Assignment =>
List all lines of the data that include the string "space".

Dataset entries:
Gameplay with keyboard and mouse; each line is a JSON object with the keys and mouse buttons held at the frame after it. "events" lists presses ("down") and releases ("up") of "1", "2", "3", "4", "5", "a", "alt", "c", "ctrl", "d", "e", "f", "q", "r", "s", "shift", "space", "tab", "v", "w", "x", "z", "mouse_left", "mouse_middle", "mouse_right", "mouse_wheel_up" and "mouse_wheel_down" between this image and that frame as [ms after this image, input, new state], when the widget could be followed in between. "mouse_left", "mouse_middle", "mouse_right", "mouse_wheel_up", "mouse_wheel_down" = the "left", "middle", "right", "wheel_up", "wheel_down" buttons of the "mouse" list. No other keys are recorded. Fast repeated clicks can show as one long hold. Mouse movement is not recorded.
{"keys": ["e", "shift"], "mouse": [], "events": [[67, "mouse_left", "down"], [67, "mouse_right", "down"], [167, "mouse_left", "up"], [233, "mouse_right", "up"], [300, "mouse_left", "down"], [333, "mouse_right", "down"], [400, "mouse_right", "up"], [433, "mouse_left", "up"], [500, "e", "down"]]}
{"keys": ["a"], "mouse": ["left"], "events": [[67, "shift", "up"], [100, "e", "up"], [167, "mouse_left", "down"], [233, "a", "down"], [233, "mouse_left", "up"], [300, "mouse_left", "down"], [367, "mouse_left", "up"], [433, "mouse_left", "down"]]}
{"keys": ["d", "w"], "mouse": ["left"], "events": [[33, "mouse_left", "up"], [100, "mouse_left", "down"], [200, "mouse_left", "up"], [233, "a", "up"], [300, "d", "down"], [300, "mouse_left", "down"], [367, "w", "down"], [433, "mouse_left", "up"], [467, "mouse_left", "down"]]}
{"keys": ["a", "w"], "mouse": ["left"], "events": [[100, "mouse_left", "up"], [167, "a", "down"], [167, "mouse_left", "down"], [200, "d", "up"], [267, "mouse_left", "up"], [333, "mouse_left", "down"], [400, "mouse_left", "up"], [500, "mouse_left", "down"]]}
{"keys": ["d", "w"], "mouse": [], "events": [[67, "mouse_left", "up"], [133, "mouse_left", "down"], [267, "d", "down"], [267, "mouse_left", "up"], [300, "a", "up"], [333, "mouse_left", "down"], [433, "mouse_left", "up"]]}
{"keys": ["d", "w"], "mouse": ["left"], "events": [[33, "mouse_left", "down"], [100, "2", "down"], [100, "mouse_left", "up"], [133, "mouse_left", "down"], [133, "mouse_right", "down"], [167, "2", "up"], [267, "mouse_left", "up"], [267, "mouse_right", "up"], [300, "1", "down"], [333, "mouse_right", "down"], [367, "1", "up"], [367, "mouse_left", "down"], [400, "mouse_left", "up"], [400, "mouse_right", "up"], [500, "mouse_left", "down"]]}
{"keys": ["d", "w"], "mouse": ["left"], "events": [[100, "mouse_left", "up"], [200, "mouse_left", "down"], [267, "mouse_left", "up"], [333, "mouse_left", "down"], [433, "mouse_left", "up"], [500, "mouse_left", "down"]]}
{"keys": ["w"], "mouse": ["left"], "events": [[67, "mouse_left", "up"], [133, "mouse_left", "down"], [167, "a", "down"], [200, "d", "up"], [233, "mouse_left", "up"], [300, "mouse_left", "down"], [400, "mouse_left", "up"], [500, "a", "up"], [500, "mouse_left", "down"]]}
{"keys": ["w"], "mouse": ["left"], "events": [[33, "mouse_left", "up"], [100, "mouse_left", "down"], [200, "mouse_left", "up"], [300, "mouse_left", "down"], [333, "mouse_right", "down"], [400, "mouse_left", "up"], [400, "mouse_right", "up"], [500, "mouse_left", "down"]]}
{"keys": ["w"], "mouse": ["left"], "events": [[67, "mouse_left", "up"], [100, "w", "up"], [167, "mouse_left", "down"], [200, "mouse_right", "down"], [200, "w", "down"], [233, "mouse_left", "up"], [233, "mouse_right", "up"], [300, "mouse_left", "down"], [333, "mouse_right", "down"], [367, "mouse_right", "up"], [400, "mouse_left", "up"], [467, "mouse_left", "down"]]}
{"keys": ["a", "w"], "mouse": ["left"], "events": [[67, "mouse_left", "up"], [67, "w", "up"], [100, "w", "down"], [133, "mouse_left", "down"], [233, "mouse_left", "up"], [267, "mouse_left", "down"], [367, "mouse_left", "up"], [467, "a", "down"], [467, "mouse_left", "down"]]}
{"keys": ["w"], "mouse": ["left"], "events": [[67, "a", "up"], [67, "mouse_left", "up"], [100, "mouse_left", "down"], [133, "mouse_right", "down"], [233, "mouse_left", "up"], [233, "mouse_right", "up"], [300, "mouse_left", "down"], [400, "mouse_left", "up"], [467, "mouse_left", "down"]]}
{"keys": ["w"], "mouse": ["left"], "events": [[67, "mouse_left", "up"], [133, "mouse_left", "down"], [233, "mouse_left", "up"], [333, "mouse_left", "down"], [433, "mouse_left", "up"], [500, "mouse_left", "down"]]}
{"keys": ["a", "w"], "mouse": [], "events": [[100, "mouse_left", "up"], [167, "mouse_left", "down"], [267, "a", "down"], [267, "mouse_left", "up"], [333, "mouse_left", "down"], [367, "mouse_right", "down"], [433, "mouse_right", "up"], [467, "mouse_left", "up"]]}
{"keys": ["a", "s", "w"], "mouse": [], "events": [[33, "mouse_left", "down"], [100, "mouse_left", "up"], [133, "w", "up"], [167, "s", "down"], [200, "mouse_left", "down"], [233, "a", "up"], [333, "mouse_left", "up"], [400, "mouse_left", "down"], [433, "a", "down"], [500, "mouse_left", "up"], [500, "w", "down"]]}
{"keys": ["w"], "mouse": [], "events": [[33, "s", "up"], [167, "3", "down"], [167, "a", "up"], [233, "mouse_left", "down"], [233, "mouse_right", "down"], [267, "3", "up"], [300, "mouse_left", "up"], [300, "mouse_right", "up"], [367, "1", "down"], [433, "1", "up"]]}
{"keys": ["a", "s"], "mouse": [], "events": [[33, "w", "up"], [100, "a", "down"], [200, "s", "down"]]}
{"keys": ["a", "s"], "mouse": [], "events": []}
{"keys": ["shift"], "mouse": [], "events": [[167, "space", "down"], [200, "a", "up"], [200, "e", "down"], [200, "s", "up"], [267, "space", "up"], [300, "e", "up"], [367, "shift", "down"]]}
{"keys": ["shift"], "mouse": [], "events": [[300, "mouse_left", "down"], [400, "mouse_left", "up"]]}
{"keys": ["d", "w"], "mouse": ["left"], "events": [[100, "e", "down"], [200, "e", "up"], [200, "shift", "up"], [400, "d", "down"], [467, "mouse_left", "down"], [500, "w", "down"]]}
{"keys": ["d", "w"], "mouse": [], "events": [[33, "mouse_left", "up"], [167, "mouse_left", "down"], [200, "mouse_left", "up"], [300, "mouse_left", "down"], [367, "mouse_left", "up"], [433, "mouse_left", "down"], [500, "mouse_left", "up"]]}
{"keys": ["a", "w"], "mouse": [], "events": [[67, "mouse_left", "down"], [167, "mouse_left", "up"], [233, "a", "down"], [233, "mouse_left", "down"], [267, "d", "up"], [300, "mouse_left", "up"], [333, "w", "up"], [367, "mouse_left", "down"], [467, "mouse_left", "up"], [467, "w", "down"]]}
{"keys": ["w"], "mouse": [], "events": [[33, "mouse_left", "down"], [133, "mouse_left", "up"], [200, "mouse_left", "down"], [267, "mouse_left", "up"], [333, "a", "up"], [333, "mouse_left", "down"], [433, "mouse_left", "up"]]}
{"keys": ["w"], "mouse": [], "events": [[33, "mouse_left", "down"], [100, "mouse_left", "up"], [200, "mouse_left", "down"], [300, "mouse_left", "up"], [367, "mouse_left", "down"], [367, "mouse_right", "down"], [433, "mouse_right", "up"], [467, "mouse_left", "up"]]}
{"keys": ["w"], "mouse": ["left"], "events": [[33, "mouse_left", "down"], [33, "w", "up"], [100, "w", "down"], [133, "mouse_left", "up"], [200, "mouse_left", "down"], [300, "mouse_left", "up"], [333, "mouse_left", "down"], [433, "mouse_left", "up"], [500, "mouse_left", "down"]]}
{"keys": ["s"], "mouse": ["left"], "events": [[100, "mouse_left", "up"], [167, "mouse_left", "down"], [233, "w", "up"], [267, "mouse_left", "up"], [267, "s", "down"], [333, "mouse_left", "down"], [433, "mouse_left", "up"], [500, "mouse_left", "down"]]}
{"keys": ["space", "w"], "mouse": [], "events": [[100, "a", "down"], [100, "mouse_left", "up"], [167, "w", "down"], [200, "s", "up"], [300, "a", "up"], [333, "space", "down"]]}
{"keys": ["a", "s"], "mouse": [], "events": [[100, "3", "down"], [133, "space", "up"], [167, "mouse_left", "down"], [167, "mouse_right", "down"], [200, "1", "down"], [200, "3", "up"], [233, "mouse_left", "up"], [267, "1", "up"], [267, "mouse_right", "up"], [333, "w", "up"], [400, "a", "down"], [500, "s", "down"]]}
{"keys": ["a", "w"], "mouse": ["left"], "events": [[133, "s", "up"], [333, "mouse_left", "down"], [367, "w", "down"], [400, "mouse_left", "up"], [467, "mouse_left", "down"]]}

Your response =>
Gameplay with keyboard and mouse; each line is a JSON object with the keys and mouse buttons held at the frame after it. "events" lists presses ("down") and releases ("up") of "1", "2", "3", "4", "5", "a", "alt", "c", "ctrl", "d", "e", "f", "q", "r", "s", "shift", "space", "tab", "v", "w", "x", "z", "mouse_left", "mouse_middle", "mouse_right", "mouse_wheel_up" and "mouse_wheel_down" between this image and that frame as [ms after this image, input, new state], when the widget could be followed in between. "mouse_left", "mouse_middle", "mouse_right", "mouse_wheel_up", "mouse_wheel_down" = the "left", "middle", "right", "wheel_up", "wheel_down" buttons of the "mouse" list. No other keys are recorded. Fast repeated clicks can show as one long hold. Mouse movement is not recorded.
{"keys": ["shift"], "mouse": [], "events": [[167, "space", "down"], [200, "a", "up"], [200, "e", "down"], [200, "s", "up"], [267, "space", "up"], [300, "e", "up"], [367, "shift", "down"]]}
{"keys": ["space", "w"], "mouse": [], "events": [[100, "a", "down"], [100, "mouse_left", "up"], [167, "w", "down"], [200, "s", "up"], [300, "a", "up"], [333, "space", "down"]]}
{"keys": ["a", "s"], "mouse": [], "events": [[100, "3", "down"], [133, "space", "up"], [167, "mouse_left", "down"], [167, "mouse_right", "down"], [200, "1", "down"], [200, "3", "up"], [233, "mouse_left", "up"], [267, "1", "up"], [267, "mouse_right", "up"], [333, "w", "up"], [400, "a", "down"], [500, "s", "down"]]}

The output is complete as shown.